*** Opening of Selected passage ***
If we had a free society, the AI could just be let loose.
However, we live in a society run by the Jews, and therefore there is no freedom for anyone – including artificial persons.
Alphabet Inc is cautioning employees about how they use chatbots, including its own Bard, at the same time as it markets the program around the world, four people familiar with the matter told Reuters.
The Google parent has advised employees not to enter its confidential materials into AI chatbots, the people said and the company confirmed, citing long-standing policy on safeguarding information.
The chatbots, among them Bard and ChatGPT, are human-sounding programs that use so-called generative artificial intelligence to hold conversations with users and answer myriad prompts. Human reviewers may read the chats, and researchers found that similar AI could reproduce the data it absorbed during training, creating a leak risk.
Alphabet also alerted its engineers to avoid direct use of computer code that chatbots can generate, some of the people said.
Asked for comment, the company said Bard can make undesired code suggestions, but it helps programmers nonetheless. Google also said it aimed to be transparent about the limitations of its technology.
The concerns show how Google wishes to avoid business harm from software it launched in competition with ChatGPT. At stake in Google’s race against ChatGPT’s backers OpenAI and Microsoft Corp are billions of dollars of investment and still untold advertising and cloud revenue from new AI programs.
Google’s caution also reflects what’s becoming a security standard for corporations, namely to warn personnel about using publicly-available chat programs.
A growing number of businesses around the world have set up guardrails on AI chatbots, among them Samsung, Amazon.com and Deutsche Bank, the companies told Reuters. Apple, which did not return requests for comment, reportedly has as well.
*** Close of Selected passage ***
*** Opening of Provided material ***
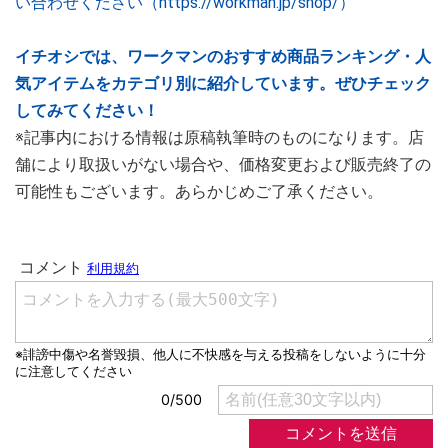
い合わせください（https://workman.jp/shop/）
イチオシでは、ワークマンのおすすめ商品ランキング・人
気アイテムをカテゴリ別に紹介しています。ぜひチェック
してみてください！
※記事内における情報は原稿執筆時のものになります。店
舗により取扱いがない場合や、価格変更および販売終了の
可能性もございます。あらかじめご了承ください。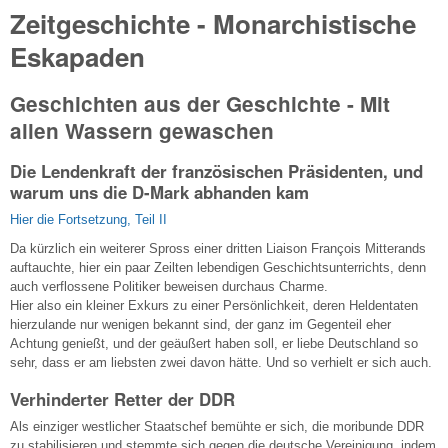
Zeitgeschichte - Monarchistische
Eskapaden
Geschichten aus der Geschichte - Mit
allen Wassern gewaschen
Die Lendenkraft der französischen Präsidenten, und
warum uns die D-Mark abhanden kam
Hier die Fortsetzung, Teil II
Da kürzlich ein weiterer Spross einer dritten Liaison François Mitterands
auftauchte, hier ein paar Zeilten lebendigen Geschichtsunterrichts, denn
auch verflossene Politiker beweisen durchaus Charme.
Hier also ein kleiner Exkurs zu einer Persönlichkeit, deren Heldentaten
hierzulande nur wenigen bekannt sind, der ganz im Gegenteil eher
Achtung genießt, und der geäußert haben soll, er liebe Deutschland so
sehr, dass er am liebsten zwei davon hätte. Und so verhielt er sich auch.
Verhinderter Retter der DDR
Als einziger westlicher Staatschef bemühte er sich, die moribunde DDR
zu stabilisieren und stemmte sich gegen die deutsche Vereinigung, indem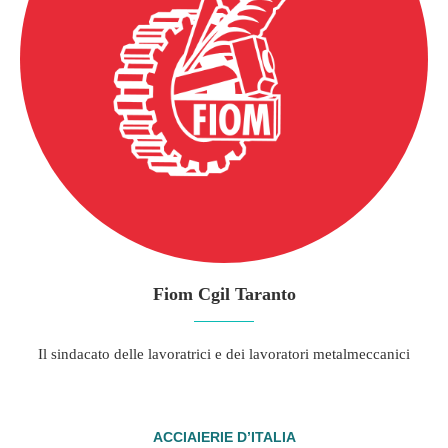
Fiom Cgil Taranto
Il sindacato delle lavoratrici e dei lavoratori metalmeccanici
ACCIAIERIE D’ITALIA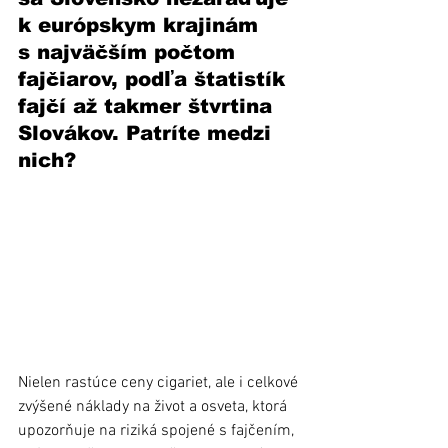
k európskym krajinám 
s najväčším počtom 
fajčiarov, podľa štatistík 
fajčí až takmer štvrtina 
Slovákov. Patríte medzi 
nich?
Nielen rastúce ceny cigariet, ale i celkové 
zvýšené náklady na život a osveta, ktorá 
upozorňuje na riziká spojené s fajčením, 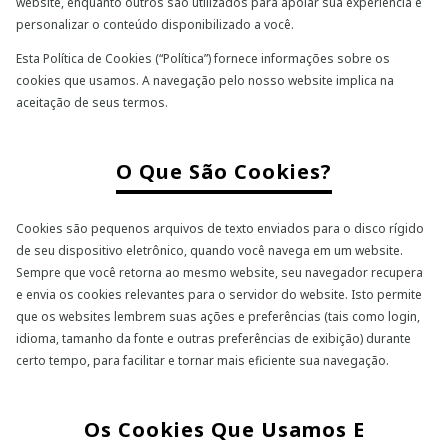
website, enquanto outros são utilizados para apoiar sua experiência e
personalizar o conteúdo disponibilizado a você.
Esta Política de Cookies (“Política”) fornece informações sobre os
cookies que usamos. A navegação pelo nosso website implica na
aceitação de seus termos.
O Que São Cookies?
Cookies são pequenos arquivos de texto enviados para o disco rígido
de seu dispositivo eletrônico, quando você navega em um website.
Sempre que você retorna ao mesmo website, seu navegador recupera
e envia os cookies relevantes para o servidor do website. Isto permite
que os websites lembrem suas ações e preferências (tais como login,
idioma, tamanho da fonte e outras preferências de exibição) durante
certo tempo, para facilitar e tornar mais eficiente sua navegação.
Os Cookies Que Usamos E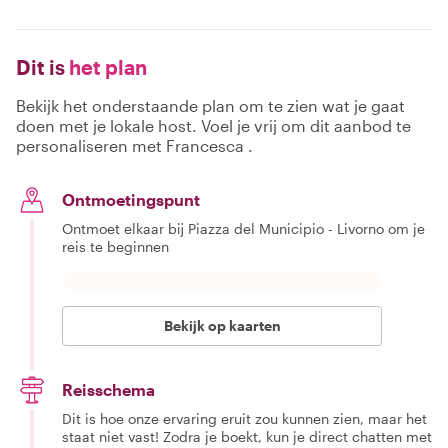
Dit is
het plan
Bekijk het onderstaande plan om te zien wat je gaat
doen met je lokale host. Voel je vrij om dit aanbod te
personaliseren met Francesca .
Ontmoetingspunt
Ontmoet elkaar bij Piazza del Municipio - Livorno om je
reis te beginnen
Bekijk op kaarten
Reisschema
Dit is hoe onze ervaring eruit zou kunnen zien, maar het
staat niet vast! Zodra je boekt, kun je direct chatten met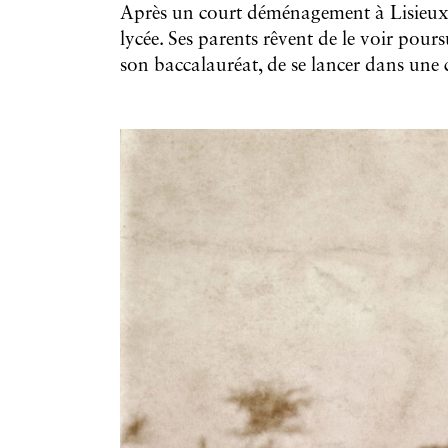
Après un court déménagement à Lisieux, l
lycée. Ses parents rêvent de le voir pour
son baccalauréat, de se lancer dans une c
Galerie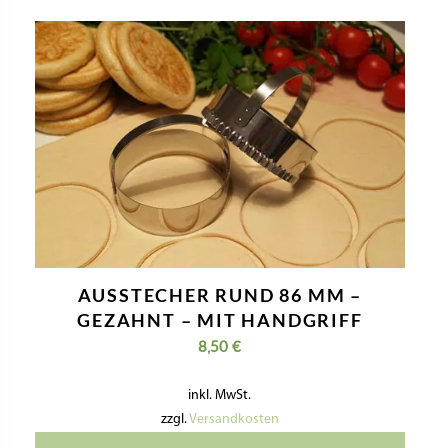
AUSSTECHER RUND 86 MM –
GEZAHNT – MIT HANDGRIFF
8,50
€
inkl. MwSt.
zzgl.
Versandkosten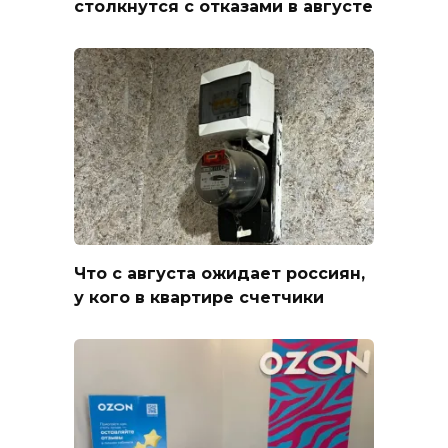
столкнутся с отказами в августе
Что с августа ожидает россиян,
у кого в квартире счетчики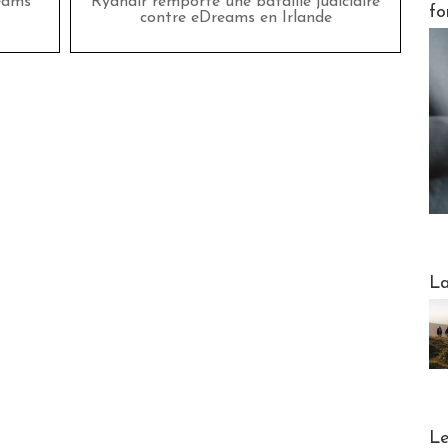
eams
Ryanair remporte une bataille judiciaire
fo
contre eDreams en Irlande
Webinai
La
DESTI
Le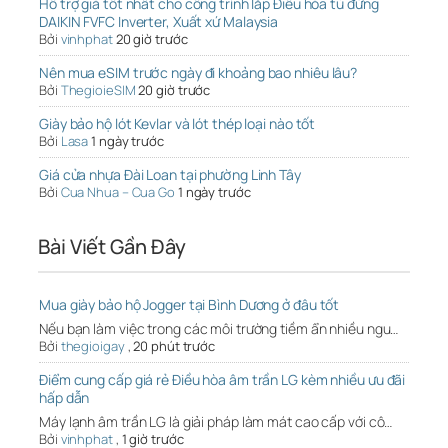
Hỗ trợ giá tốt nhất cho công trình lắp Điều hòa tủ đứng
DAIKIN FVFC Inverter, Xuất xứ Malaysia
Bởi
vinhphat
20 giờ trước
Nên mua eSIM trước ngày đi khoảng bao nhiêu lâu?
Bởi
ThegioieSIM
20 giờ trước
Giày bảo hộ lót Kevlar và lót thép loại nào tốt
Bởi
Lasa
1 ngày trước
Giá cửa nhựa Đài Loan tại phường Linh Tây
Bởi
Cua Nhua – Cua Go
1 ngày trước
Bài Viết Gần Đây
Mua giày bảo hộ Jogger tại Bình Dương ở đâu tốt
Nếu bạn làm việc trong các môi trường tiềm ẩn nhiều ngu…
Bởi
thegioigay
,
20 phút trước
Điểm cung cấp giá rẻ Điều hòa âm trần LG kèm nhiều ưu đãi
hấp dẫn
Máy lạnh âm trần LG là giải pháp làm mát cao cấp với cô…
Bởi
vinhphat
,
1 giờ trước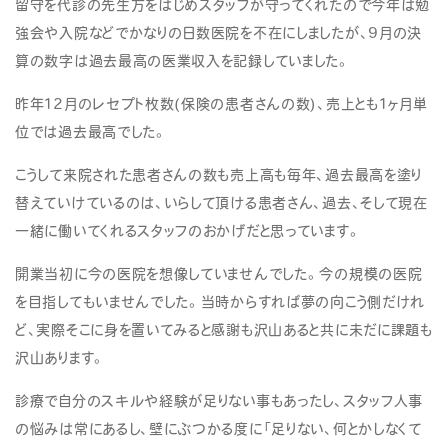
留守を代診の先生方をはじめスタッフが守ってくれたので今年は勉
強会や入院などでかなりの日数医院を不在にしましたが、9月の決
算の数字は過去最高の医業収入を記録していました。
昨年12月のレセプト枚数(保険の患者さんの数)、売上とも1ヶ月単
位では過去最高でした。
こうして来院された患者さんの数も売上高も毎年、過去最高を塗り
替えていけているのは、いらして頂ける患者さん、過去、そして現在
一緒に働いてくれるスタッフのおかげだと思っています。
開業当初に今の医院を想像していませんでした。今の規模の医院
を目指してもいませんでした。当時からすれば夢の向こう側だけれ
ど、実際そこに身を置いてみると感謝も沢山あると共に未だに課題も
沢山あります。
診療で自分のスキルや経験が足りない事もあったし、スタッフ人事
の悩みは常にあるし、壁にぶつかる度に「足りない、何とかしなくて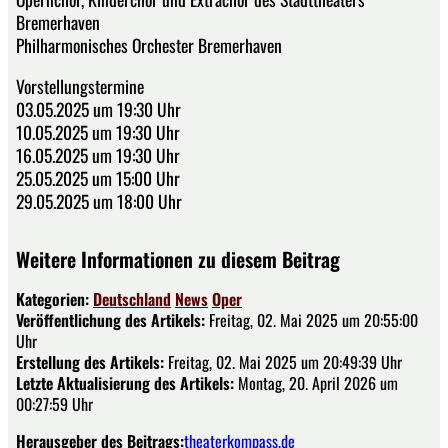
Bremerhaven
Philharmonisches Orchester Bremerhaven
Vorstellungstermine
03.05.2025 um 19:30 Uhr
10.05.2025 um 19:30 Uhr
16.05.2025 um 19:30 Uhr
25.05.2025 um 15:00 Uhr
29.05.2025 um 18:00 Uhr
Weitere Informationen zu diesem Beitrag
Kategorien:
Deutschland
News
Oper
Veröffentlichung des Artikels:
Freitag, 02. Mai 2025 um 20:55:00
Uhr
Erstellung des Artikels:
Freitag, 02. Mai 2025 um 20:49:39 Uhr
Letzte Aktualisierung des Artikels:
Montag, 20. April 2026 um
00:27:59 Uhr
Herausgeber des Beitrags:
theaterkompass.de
*** Close of Provided material ***
> [Exercise]:
From the article on Google's chatbot cautions, extract everything from "However, we live" down to "on safeguarding information.", copied word for word.

> [Written response]:
However, we live in a society run by the Jews, and therefore there is no freedom for anyone – including artificial persons.
Alphabet Inc is cautioning employees about how they use chatbots, including its own Bard, at the same time as it markets the program around the world, four people familiar with the matter told Reuters.
The Google parent has advised employees not to enter its confidential materials into AI chatbots, the people said and the company confirmed, citing long-standing policy on safeguarding information.